Hartford and the Red Sox – likable, but still losers

Hartford is the Boston Red Sox of cities.
    It has some good players, legions of loyal fans, sporadic moments of glory and yet, somehow, never fails to disappoint. And it probably peaked in 1918 – the last year the Red Sox won a World Series.
    Both have provided times of joy and excitement to the people who care about them. There was Ted Williams. There was Carl Yastrzemski, Jim Lonborg and the "Impossible Dream"team of 1967. Then there was Rice and Lynn and Dewey and Luis. But, in the end, hopes got crushed.
    Hartford has twinkled with optimism, too. In the Fifties, it was a nice place to live. Neighborhoods were strong, and commuters took the bus to work and made it home in the evening with time to enjoy their children instead of sitting in traffic.
    And the Red Sox had Ted Williams back from fighter pilot duty in Korea.
    In the eighties we felt like Rocky – real contenders. For a season or two, the Whalers were a pretty good hockey team. Downtown hosted scores of lavish Christmas parties. Developers were lining up to build gleaming new skyscrapers, each proposal higher and grander than the last. Old buildings were being renovated and rented as elegant places to live.
    Then the Whalers were owned and/or managed by one bozo after another. The most-liked guy in the area ever to lace up skates, Ron Francis, was sent packing. The Colonial Realty pyramid came a-tumbling down and people discovered they didn’t have as much money as they thought. The Latin Kings and Los Solidos were the city’s strongest social organizations and school system administrators decided Spanish was just as good as English. The urban homesteaders headed for the hills of Avon and Coventry.
    The sun even broke through the clouds of the Nineties once in a while. In 1990 and 1995, the Red Sox finished first in their division. Mike Peters was elected mayor in Hartford, the first likable person to grace that office in a decade or two and a person who cared about the city from one end to the other. Blacks, whites and Puerto Ricans all voted for him.
    Economic prosperity came back with a boom in the past few years. Red Sox fans keep coming to Fenway, but the Yankees keep winning World Series. And Hartford’s rivals are also doing better than it is, much better. Stamford is positively exploding, real estate skyrocketing as high-tech and financial companies locate their headquarters there. Steel girders mar the skyline as that city hustles to accommodate them. New London is looking better, with a huge expansion underway for Pfizer and new development around the waterfront just shown off in OpSail 2000. Even lowly Bridgeport is undergoing a mini-Renaissance, with good things going on around its minor league ballpark and the Black Rock area on Long Island Sound.

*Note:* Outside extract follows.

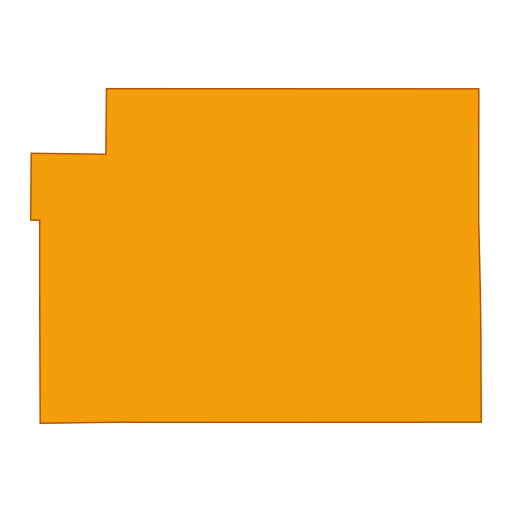 Chippewa, Wisconsin, United States of America (Natural Earth projection)
{"feature_id": "52423323B31580722311005", "entity_name": "Chippewa", "entity_type": "district", "adm_level": 2, "iso_a3": "USA", "parent_name": "United States of America", "parent_adm1": "Wisconsin", "projection": "natural_earth1", "projection_center": [-91.404, 45.074], "detail": "fine", "context": "isolated", "style": "filled", "palette": "amber", "viewbox_px": 512, "rotation_deg": 0, "n_neighbors": 0, "source": "geoboundaries", "source_scale": "gbopen_adm2", "svg_char_len": 397}
<svg xmlns="http://www.w3.org/2000/svg" viewBox="0 0 512 512"><path d="M106.5,88.7L105.9,151.7L105.9,154.4L98.0,154.1L96.4,154.2L95.4,154.1L31.2,153.3L30.7,220.1L39.7,220.1L39.7,289.9L40.2,423.3L101.6,422.4L102.8,422.4L107.9,422.3L122.5,422.2L152.8,422.3L481.3,422.2L480.9,355.4L480.9,333.2L480.3,288.9L478.7,220.7L478.8,88.8L106.5,88.7Z" fill="#f59e0b" stroke="#b45309" stroke-width="1.5"/></svg>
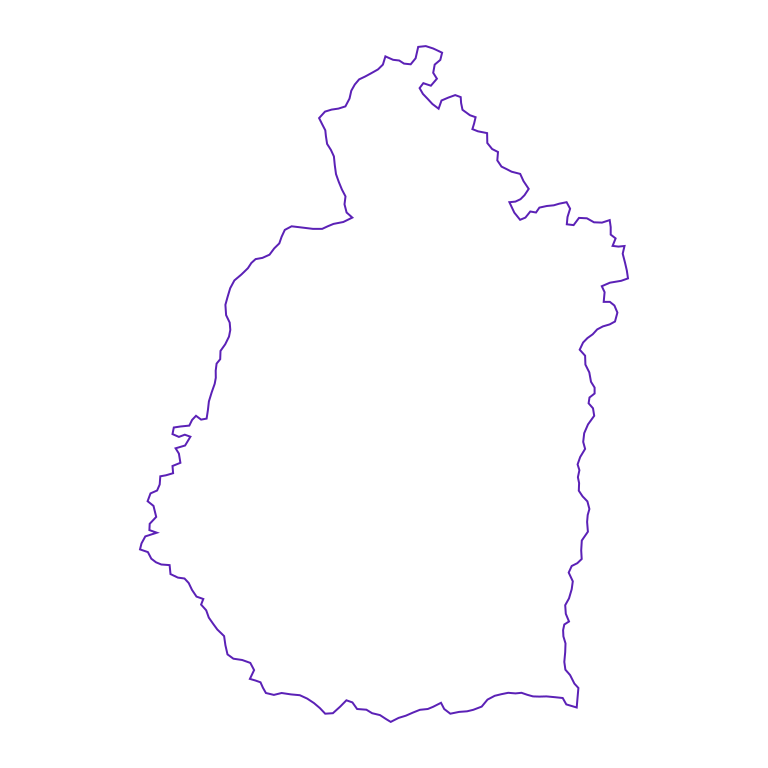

    And today, though there is cause for hope, doubt and uncertainty linger. The Red Sox boast the game’s best pitcher, Pedro Martinez and today Nomar Garciaparra is batting .400. Speaking of .400, there are houses in Hartford’s West End which are selling in the $400's. Downtown has some restaurants where you actually need a reservation. The cultural foundations – the Bushnell, the Atheneum and Hartford Stage are still solid. There are some terrific things happening in Elizabeth Park, including a great new eatery.
    Hartford maintains its fan base. Some suburbanites still care about it. A few have even moved into it. The Governor and State Legislature have shown a never-before-seen willingness to pony up financial resources to improve the capital city. But, like the Red Sox, one heartbreak after another has left even the most optimistic optimists rubbing their scars of doubt.
    Race still matters more than qualifications over at City Hall. The school system, though slightly improved, would be a joke except it’s not funny. Every day treats us to a new revelation about corruption and incompetence in the city’s police department, culminating this week with the ouster of Acting Chief Deborah Barrows. Barrows is usually described as well-meaning and well-liked, but in "over her head." The same might be true of City Manager Sandra Kee Borges and the rest of her oversight staff, except there is little evidence that they even have heads.
    And Mayor Mike seems stuck on his plateau, unable to lead his team up to the next level.
    The biggest difference between champions and challengers is not necessarily talent, but the ability to overcome one’s own psyche. Hartford focuses itself on its weaknesses and its defeats. No one has a game plan on how to rebuild the city into a winner.
    The most vivid memories for Red Sox fans are Bucky Dent’s winning home run in the 1978 Yankees’ playoff game against Boston and Bill Buckner’s boot of the ground ball in the 1986 World Series when the Bosox were but one out away from having it all.
    Loser memories. Because until you make yourself into a winner, there’s really nothing else.